How A.I. Is Creating Building Blocks to Reshape Music and Art
MOUNTAIN VIEW, Calif. — In the mid-1990s, Douglas Eck worked as a database programmer in Albuquerque while moonlighting as a musician. After a day spent writing computer code inside a lab run by the Department of Energy, he would take the stage at a local juke joint, playing what he calls “punk-influenced bluegrass” — “Johnny Rotten crossed with Johnny Cash.” But what he really wanted to do was combine his days and nights, and build machines that could make their own songs. “My only goal in life was to mix A.I. and music,” Mr. Eck said.

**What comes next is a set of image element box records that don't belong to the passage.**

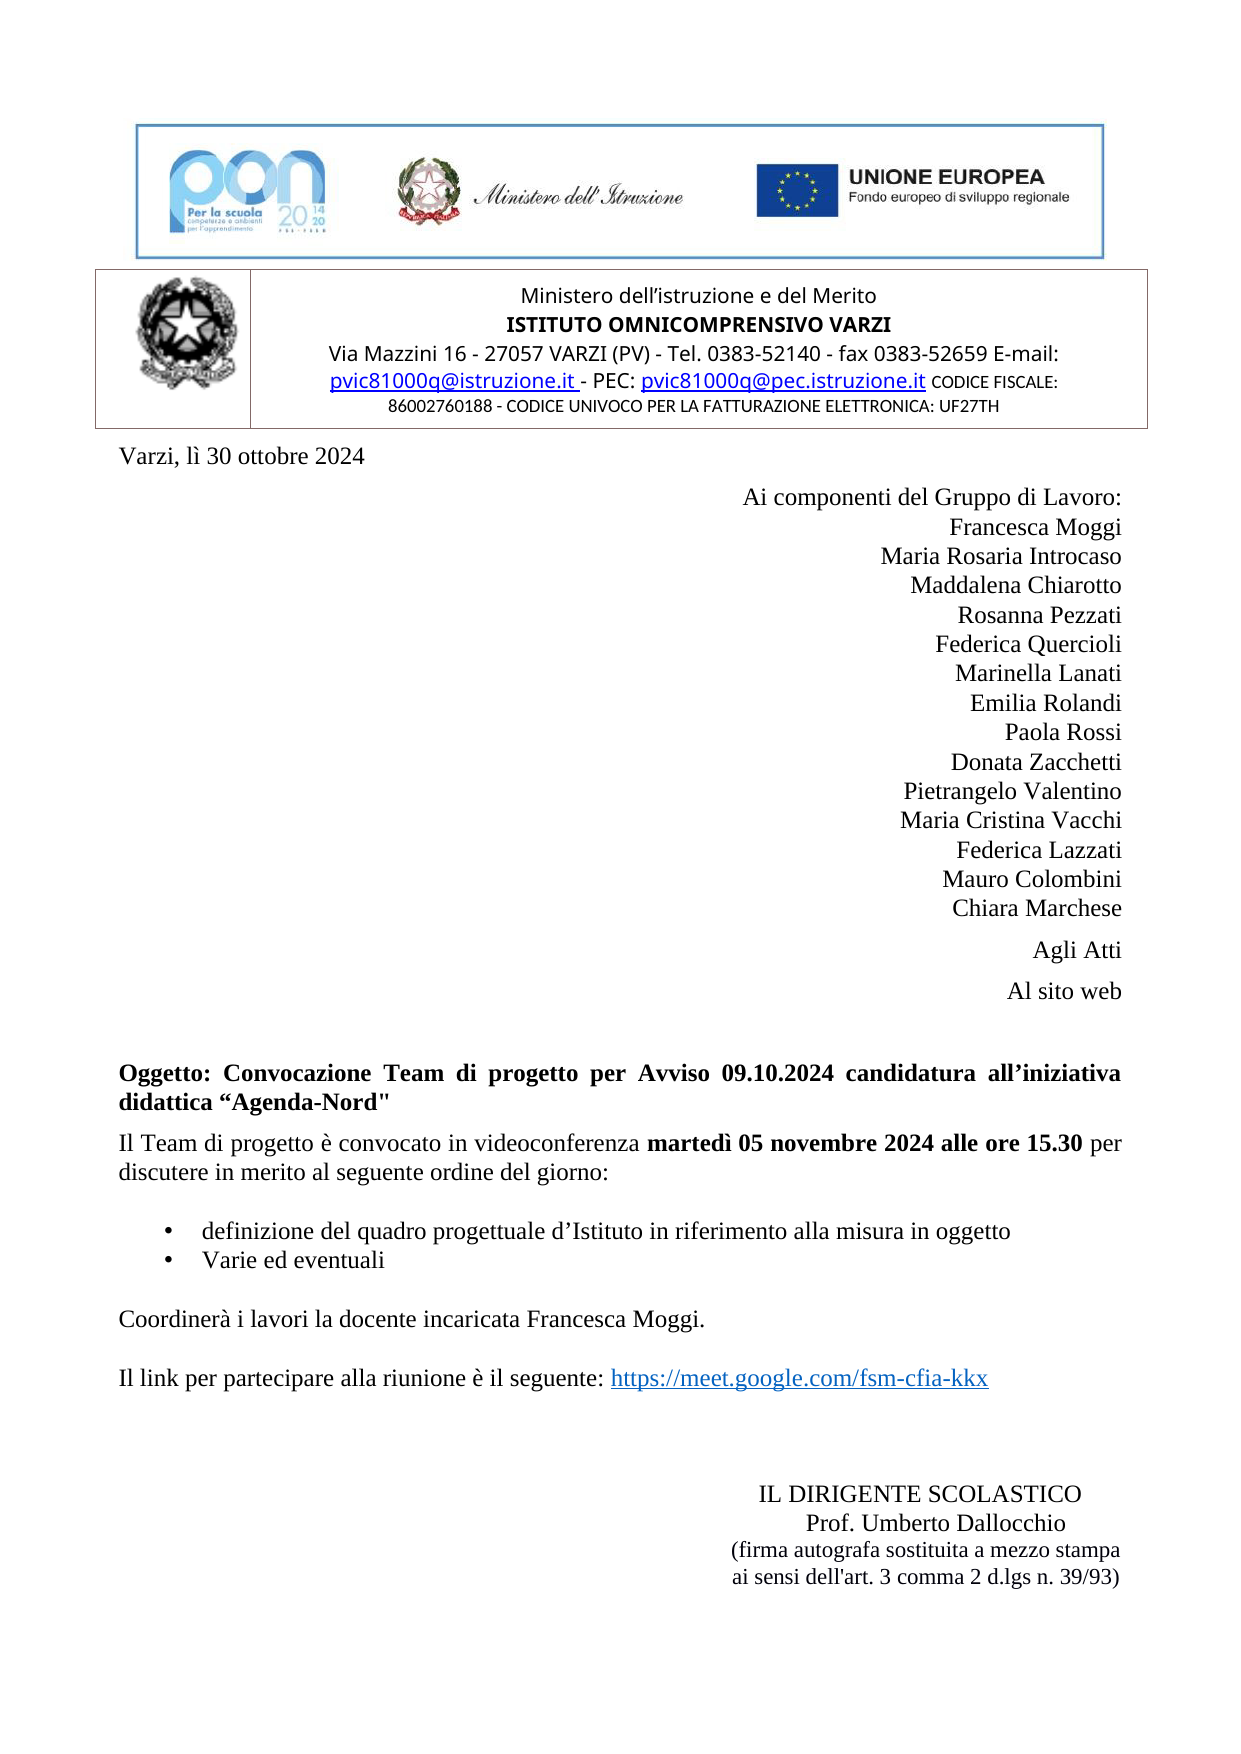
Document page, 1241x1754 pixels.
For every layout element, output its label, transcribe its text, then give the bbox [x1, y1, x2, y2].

text Paola Rossi [118, 717, 1122, 746]
text Al sito web [118, 976, 1122, 1005]
text Prof. Umberto Dallocchio [118, 1508, 1122, 1537]
text Oggetto: Convocazione Team di progetto per Avviso 09.10.2024 candidatura all’iniziativa didattica “Agenda-Nord" [118, 1058, 1122, 1116]
text Federica Quercioli [118, 629, 1122, 658]
text Agli Atti [118, 935, 1122, 963]
text Chiara Marchese [118, 893, 1122, 922]
picture [107, 270, 250, 428]
text Varzi, lì 30 ottobre 2024 [118, 441, 1122, 470]
text Donata Zacchetti [118, 747, 1122, 775]
text Pietrangelo Valentino [118, 776, 1122, 805]
text Rosanna Pezzati [118, 600, 1122, 628]
text Maria Rosaria Introcaso [118, 541, 1122, 570]
text Ai componenti del Gruppo di Lavoro: [118, 482, 1122, 511]
text ai sensi dell'art. 3 comma 2 d.lgs n. 39/93) [118, 1563, 1122, 1589]
text Emilia Rolandi [118, 688, 1122, 717]
text Mauro Colombini [118, 864, 1122, 893]
text Francesca Moggi [118, 512, 1122, 540]
text Maria Cristina Vacchi [118, 805, 1122, 834]
table_header [96, 270, 107, 427]
text Marinella Lanati [118, 658, 1122, 687]
text Federica Lazzati [118, 835, 1122, 863]
text IL DIRIGENTE SCOLASTICO [118, 1479, 1122, 1508]
text Maddalena Chiarotto [118, 570, 1122, 599]
text (firma autografa sostituita a mezzo stampa [118, 1537, 1122, 1563]
list Coordinerà i lavori la docente incaricata Francesca Moggi. [118, 1304, 1122, 1333]
text Il Team di progetto è convocato in videoconferenza martedì 05 novembre 2024 alle ore 15.30 per discutere in merito al seguente ordine del giorno: [118, 1128, 1122, 1186]
list Il link per partecipare alla riunione è il seguente: https://meet.google.com/fsm-cfia-kkx [118, 1363, 1122, 1420]
list Varie ed eventuali [164, 1245, 1122, 1274]
table_header Ministero dell’istruzione e del Merito ISTITUTO OMNICOMPRENSIVO VARZI Via Mazzini 16 - 27057 VARZI (PV) - Tel. 0383-52140 - fax 0383-52659 E-mail: pvic81000q@istruzione.it - PEC: pvic81000q@pec.istruzione.it CODICE FISCALE: 86002760188 - CODICE UNIVOCO PER LA FATTURAZIONE ELETTRONICA: UF27TH [251, 270, 1147, 427]
list definizione del quadro progettuale d’Istituto in riferimento alla misura in oggetto [164, 1216, 1122, 1245]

It was a naïve ambition. Enrolling as a graduate student at Indiana University, in Bloomington, not far from where he grew up, he pitched the idea to Douglas Hofstadter, the cognitive scientist who wrote the Pulitzer Prize-winning book on minds and machines, “Gödel, Escher, Bach: An Eternal Golden Braid.” Mr. Hofstadter turned him down, adamant that even the latest artificial intelligence techniques were much too primitive. But over the next two decades, working on the fringe of academia, Mr. Eck kept chasing the idea, and eventually, the A.I. caught up with his ambition.
Last spring, a few years after taking a research job at Google, Mr. Eck pitched the same idea he pitched Mr. Hofstadter all those years ago. The result is Project Magenta, a team of Google researchers who are teaching machines to create not only their own music but also to make so many other forms of art, including sketches, videos and jokes. With its empire of smartphones, apps and internet services, Google is in the business of communication, and Mr. Eck sees Magenta as a natural extension of this work.
“It’s about creating new ways for people to communicate,” he said during a recent interview inside the small two-story building here that serves as headquarters for Google A.I. research.
The project is part of a growing effort to generate art through a set of A.I. techniques that have only recently come of age. Called deep neural networks, these complex mathematical systems allow machines to learn specific behavior by analyzing vast amounts of data. By looking for common patterns in millions of bicycle photos, for instance, a neural network can learn to recognize a bike. This is how Facebook identifies faces in online photos, how Android phones recognize commands spoken into phones, and how Microsoft Skype translates one language into another. But these complex systems can also create art. By analyzing a set of songs, for instance, they can learn to build similar sounds.
As Mr. Eck says, these systems are at least approaching the point — still many, many years away — when a machine can instantly build a new Beatles song or perhaps trillions of new Beatles songs, each sounding a lot like the music the Beatles themselves recorded, but also a little different. But that end game — as much a way of undermining art as creating it — is not what he is after. There are so many other paths to explore beyond mere mimicry. The ultimate idea is not to replace artists but to give them tools that allow them to create in entirely new ways.
In the 1990s, at that juke joint in New Mexico, Mr. Eck combined Johnny Rotten and Johnny Cash. Now, he is building software that does much the same thing. Using neural networks, he and his team are crossbreeding sounds from very different instruments — say, a bassoon and a clavichord — creating instruments capable of producing sounds no one has ever heard.